There are also wizard capabilities to help create configurations and design selections.  For example, IAB has a wizard to select an Integrated Network Zone System based on specific switch needs, environment, uplinks, downlinks, and uninterruptible power supply. Also, the output from IAB can feed directly into Proposal Works as part of an overall project proposal and BOM. 

Another critical need a design tool can fulfil is proposal generation.  Creating a proposal is a very labor intensive task.  Activities include but are not limited to:

  • Part look-up and selection (BOM Generation)
  • Part Comparisons/Trade-off
  • Pricing
  • Compliance documentation
  • Terms and Conditions
  • Product specifications, drawings, and pictures
  • Project Scope
  • Service agreements

Preparing a customer proposal correctly the first time while under pressure to deliver on time can be daunting.  Often, proposal writers get hung up on making sure all necessary parts are identified and spend a lot of time researching, verifying, calling experts, etc.  This all adds time to the proposal process. 

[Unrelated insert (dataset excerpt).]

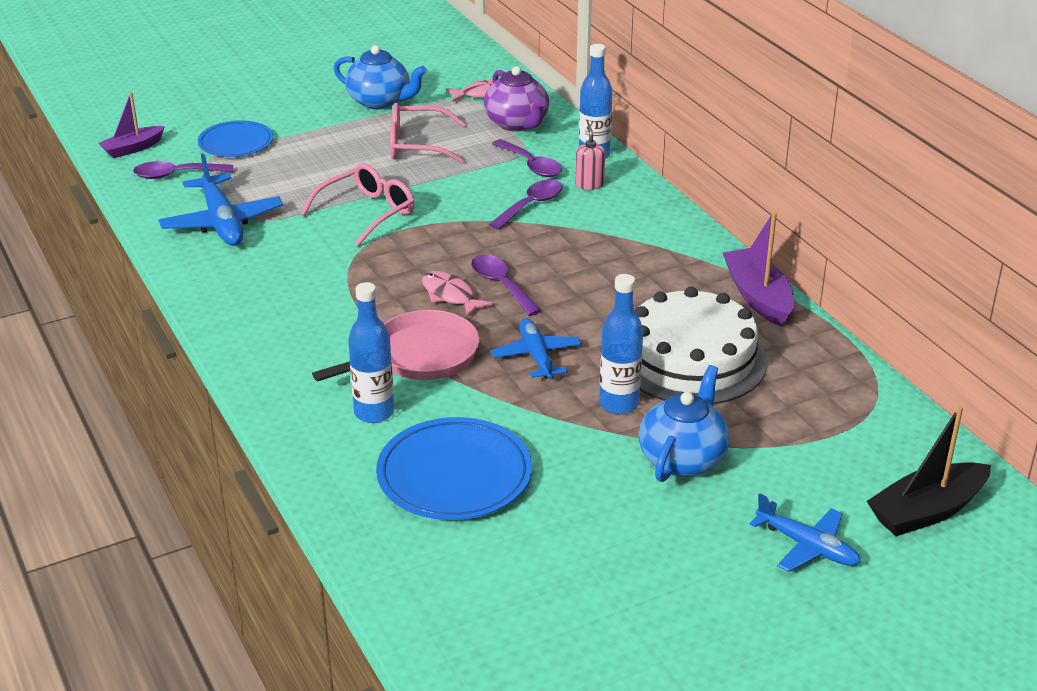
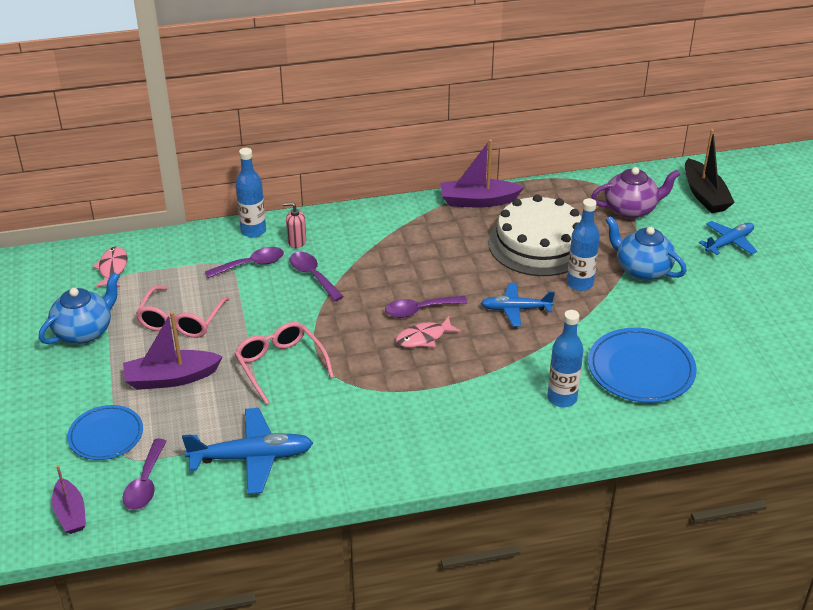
camera: 75 degrees left, 5 degrees up
(326, 158) = (171, 378): none -> purple boat
(419, 356) = (499, 365): pink pan -> none
(517, 124) = (178, 260): purple teapot -> purple teapot (631, 209)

Rockwell Automation ProposalWorks takes out much of the worry.  This tool, like IAB, has wizards to help guide the users where needed.  A product such as Panduit’s tray solution Wyr-Grid™ Overhead Cable Tray System has many different parts. The ProposalWorks wizard walks a user through the process, considering all aspects of the design. Ensuring all parts from supports, connectors, cable management, and grounding are considered in the design. Nothing is left for chance. This gives the user confidence to do a thorough job delivering the optimum solution. 

Proposal Works Example

In another example, there is a myriad of parts that often appear to have very subtle differences that can lead to confusion when selecting fiber cable or power connectors.  A ProposalWorks wizard can narrow the choice to the exact part for the application, carefully going through all critical design attributes. To get you in the ballpark, a tool such as ProposalWorks has manufacturer’s suggested retail price or discounted pricing built in. In the end, the ProposalWorks design tool prepares a very comprehensive customer proposal that covers all the bases, leading to less errors and rework, thereby allowing faster design creation. 

This how to briefly covers some of the capabilities and benefits of leveraging software design tools.  In addition to the tools mentioned here, there are other design tools out there that can create wire harnesses, machining, assembly, documentation, safety audits, cable routing/lengths and more, continuing along the path of accommodating next generation systems.